Would someone check my thinking please.
A solid sphere (mass, r, and moment of inertia given) is rotating at a given angular speed. Friction is constantly applied at the 'equator' of the sphere, and brings it to rest in 3s.
Find the force. I worked out the torque, and then rearranged: T=rxF to give the force. Will i be right if the maths is ok?
Then, if the same force is applied (same conditions) half way between equator and pole, will it take longer or shorter to stop?
Thanks.
yes on the first.
On the second, the torque needed is the same, however, it will need a larger force to make that same torque.
Thanks for that.
So it would take longer to stop then?
Yes, your approach is correct. To find the force applied, you need to calculate the torque first and then rearrange the torque formula to solve for the force. The torque (T) acting on the sphere can be calculated as the product of the moment of inertia (I) and the angular acceleration (α).
T = I * α
In this case, the sphere is being brought to rest, so the angular acceleration can be found by dividing the final angular speed (ω_f = 0) by the time taken (t = 3s).
α = ω_f / t = 0 / 3 = 0 rad/s^2
Since the sphere is rotating about its equator, the torque is constant throughout the process. Therefore, the torque (T) can also be written as the product of the applied force (F) and the radius of the sphere (r).
T = r * F
Now, equating the two torque equations, we get:
I * α = r * F
Simplifying the equation, we can solve for the force F:
F = (I * α) / r
So, your approach of rearranging the torque formula to solve for the force is correct.

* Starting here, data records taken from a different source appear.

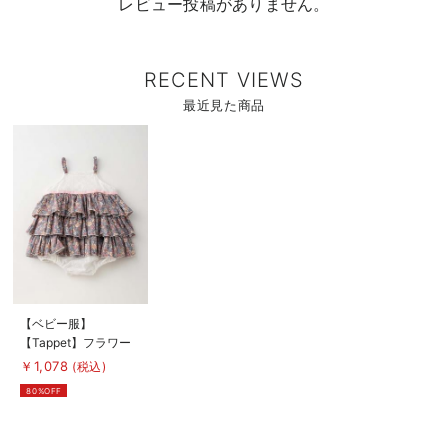
レビュー投稿がありません。
RECENT VIEWS
最近見た商品
商
品
詳
細
を
見
る
商
【ベビー服】
品
【Tappet】フラワー
詳
細
プリントフリルロンパ
￥1,078
(税込)
を
ース
見
80%OFF
る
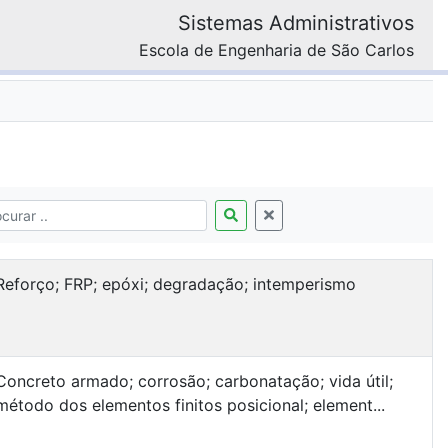
Sistemas Administrativos
Escola de Engenharia de São Carlos
Reforço; FRP; epóxi; degradação; intemperismo
Concreto armado; corrosão; carbonatação; vida útil;
método dos elementos finitos posicional; element...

Regarding the second part of your question, if the same force is applied halfway between the equator and the pole, it will take longer to bring the sphere to rest. This is because the sphere has a larger moment of inertia about the axis passing through the equator compared to the axis passing through the pole. Therefore, the angular acceleration will be smaller, resulting in a longer time to stop the rotation.
I hope this explanation helps! Let me know if there's anything else I can assist you with.